Posted at 11:55 a.m. Oct. 19, 2015

Keep nature alive despite politics

Erica Klimt

Bugling bull:

A large bull elk on top of Old Fall River Road begins to bugle at the start of rut season.

Rocky Mountain National Park (RMNP) is one of the most popular national parks in the U.S. In 2014 alone, the park welcomed more than 3.4 million visitors and is well on its way to breaking that record in 2015, according to a 9 News report.

In October 2013, the 16-day shutdown of the government resulted in the closure of all 401 national parks in the country. According to a 2014 National Park Service (NPS) report, the agency lost an estimated $414 million from the would-be 7.88 million visitors who were turned away at entrances across the United States.

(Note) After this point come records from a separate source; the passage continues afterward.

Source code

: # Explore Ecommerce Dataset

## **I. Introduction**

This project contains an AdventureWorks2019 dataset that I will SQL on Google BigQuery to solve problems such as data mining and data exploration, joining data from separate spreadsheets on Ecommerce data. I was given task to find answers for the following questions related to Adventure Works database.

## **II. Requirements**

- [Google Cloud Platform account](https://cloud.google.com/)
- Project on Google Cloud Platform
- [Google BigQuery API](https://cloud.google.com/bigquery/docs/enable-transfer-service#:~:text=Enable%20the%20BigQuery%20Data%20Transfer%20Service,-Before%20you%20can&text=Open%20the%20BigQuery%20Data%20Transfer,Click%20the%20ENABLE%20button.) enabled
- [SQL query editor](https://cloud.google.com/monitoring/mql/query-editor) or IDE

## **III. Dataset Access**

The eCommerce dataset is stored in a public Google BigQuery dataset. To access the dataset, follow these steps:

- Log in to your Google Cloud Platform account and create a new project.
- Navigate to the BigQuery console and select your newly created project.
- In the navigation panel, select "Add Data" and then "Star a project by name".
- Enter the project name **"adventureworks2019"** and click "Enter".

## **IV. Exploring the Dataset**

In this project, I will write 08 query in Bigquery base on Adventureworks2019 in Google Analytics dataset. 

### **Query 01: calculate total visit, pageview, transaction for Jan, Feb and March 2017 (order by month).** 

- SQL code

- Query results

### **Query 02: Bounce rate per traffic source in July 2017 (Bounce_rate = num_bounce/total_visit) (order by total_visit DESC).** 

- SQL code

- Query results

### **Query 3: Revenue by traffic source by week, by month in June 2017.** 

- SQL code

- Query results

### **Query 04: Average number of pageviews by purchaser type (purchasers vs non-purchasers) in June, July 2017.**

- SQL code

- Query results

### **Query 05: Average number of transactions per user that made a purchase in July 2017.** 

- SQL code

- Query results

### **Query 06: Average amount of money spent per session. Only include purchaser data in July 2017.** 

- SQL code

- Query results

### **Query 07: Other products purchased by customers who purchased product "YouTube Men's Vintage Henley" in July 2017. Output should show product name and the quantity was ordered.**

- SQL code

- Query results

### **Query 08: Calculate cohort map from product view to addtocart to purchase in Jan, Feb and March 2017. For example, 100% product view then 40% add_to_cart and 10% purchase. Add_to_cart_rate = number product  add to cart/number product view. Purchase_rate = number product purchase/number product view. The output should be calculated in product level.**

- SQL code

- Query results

With the possibility of another government shutdown, avid park visitors like myself are not happy with this threat. To us, there’s politics—and then, there’s national parks.

For me, RMNP holds a very deep and sincere place in my heart; it is my “home away from home.” My mother’s side of the family has been visiting the park for more than 75 years, beginning with my Grandpa Frank’s parents, “Gomey” and “Popey.”

Gomey and Popey were their nicknames, but they were never known as anything else. They were also known for their financial security and their ability to provide a comfortable life for their two children, including vacations to RNMP at a cabin by the river, every summer in the ’40s.

My Grandma Shirley and Grandpa Frank continued the tradition. They first took my mother, her two older sisters and younger brother to visit the park when my mother was only 5 years old. From the stories I’ve been told, it was either their ceaseless childhood energy or their simple enjoyment of nature, but my mother and her siblings honestly cherished and respected the outdoors.

My grandpa and grandma began the escapades with their children in a huge three-room, canvas tent. They needed all the room they could get with a six-person family. Many years went by before they upgraded to a pop-up camper; the enhancements in “camping” only slowed from there, with a final upgrade to a Winnebago when my mother was 15.

Ironically, my mother and father went full-circle and began taking my older brother to RMNP when he was just 2 years old, and they camped in a tent. I came along six years later and the exhaustion of relentlessly erecting and disassembling a tent wore thin. Camping ceased altogether because my parents divorced, and my mother simply couldn’t take on the task of tent-camping with two young children.

After I grew old enough to assist in the duties of camping (setting up the tent, collecting firewood and starting a fire, roasting s’mores over the coals), the escapades started back up again and have continued ever since.

We love to camp in many different places including sites near Rob Roy Reservoir and Vedauwoo. I particularly love the isolation that comes with, what we call, “primitive” camping (camping outside designated areas). But nothing beats camping in Rocky Mountain National Park. The area is swarming with wildlife and the smells in the air are so fresh and pure.

We keep the tradition alive by partaking in cabin camping in nearby Estes Park from time to time, more so recently because of my mother’s knee surgery. And we have our favorites, but find it quite fun to try a new cabin each time.

But again, it’s quite difficult to surpass the enjoyment of sitting by a fire, cozy cots warming feet away in the tent, looking up at the stars and truly taking in the candor of nature. Tent camping is the basis of my mother’s love of outdoors after being exposed to it at such a young age.

Luckily, the NPS under the Department of the Interior is also trying to keep the passion for nature alive. It has recently implemented the “Every Kid in a Park” program which allows families with a fourth-grader to enter all national parks free of charge. Normally it costs families $80 for an annual pass. “Every Kid in a Park” gives children the opportunity to explore the outdoors that I’ve come to cherish. This is just a fraction of the efforts the NPS has taken to ensure the interest of young naturalists connects them with the outdoors.

It’s ironic that the entity behind this wonderful program is also indirectly prepared to shut it down, even if only temporarily. All politics aside, keeping national parks open is imperative to preserving the sanctity of the outdoors. With fall already here, this is one of the most beautiful times of the year to visit RMNP. Shutting the gates will only hinder millions of visitors’ plans as well as cost the national parks millions of dollars.